(Data items)
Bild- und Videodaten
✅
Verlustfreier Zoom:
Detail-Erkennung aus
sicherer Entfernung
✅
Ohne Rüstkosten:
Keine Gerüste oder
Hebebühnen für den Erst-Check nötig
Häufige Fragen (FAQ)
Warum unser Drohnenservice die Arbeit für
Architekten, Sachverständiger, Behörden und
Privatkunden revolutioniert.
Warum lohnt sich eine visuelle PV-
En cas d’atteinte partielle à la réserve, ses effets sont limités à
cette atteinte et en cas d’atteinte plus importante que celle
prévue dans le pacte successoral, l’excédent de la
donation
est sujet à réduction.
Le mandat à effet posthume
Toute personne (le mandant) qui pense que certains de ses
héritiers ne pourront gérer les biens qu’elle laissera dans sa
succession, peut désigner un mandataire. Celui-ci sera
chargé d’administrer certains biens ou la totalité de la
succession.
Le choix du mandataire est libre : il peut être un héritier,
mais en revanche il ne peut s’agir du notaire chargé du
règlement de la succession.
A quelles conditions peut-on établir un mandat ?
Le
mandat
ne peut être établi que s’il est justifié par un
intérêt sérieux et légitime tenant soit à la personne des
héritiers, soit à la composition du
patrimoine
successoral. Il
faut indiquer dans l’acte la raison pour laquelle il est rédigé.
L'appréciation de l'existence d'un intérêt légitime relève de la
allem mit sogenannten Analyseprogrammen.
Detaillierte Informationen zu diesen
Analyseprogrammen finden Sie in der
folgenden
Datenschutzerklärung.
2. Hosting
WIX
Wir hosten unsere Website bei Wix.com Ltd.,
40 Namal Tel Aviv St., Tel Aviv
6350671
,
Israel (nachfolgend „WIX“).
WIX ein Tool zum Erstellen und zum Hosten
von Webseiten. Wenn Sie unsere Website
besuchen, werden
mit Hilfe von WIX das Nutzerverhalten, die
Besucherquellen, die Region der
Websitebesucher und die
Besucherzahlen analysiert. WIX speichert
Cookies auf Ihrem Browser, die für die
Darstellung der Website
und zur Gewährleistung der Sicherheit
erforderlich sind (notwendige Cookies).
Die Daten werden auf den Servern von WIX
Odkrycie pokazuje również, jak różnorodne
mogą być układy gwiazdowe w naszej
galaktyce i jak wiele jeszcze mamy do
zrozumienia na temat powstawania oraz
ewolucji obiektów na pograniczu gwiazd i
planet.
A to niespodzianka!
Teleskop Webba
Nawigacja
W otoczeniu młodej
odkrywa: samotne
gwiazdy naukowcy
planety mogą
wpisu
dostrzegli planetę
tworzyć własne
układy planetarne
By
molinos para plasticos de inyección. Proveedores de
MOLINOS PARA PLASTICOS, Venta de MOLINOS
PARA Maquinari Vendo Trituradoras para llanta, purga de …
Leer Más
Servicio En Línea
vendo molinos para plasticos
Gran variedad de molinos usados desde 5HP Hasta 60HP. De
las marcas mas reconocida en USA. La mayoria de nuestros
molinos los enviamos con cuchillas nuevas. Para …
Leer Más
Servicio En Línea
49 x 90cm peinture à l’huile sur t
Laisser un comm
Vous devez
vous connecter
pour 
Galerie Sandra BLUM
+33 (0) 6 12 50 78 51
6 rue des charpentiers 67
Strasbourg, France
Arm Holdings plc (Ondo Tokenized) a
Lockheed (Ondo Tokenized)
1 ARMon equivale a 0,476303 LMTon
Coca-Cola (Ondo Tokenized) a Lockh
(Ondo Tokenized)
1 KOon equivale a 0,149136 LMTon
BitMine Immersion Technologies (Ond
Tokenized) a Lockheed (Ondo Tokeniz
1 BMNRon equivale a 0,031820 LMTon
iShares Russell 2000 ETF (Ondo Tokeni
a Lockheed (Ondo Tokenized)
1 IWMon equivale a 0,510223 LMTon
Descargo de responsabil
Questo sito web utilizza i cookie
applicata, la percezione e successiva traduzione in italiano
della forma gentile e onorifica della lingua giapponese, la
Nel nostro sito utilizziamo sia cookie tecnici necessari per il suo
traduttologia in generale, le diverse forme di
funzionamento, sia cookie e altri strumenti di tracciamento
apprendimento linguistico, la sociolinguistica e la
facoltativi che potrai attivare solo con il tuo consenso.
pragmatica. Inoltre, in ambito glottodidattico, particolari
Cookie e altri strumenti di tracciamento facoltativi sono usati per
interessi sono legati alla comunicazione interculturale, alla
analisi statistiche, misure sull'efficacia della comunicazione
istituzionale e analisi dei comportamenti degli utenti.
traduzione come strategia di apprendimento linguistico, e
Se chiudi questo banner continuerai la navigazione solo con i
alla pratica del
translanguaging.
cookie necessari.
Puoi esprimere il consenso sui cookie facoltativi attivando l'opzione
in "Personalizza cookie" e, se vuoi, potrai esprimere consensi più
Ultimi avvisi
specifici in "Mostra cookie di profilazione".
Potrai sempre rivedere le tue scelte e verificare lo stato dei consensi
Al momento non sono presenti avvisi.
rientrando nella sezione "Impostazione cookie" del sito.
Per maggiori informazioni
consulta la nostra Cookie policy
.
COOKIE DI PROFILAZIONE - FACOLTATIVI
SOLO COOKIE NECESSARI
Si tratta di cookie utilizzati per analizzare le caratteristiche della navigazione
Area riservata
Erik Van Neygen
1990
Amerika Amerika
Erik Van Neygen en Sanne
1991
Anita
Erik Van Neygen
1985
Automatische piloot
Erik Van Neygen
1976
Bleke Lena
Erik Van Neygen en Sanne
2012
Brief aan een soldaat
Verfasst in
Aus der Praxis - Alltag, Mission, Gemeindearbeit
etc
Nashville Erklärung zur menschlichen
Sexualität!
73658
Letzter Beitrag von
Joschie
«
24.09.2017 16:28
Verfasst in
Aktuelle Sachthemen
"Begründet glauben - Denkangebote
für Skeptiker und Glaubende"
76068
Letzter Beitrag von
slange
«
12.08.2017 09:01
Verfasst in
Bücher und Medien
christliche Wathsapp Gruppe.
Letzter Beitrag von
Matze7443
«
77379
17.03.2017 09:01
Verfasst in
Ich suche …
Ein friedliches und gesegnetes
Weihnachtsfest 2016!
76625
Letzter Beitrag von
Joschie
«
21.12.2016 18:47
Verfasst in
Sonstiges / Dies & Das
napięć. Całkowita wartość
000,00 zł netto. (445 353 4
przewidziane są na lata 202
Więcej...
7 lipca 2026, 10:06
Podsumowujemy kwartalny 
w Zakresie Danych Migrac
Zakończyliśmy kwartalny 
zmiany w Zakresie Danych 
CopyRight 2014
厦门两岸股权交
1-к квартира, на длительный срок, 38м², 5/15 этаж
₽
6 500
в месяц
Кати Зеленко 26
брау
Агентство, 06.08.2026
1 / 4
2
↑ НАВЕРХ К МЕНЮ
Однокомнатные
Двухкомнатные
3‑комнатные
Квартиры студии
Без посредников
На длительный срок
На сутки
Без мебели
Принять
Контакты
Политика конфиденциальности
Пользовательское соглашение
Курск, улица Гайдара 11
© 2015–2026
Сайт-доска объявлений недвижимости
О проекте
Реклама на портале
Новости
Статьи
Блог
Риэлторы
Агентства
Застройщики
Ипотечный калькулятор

-- REQUIRED ACTION --
Find the lines in the records above that hold the word "biens", and give only how many there are.

-- ANSWER SECTION --
2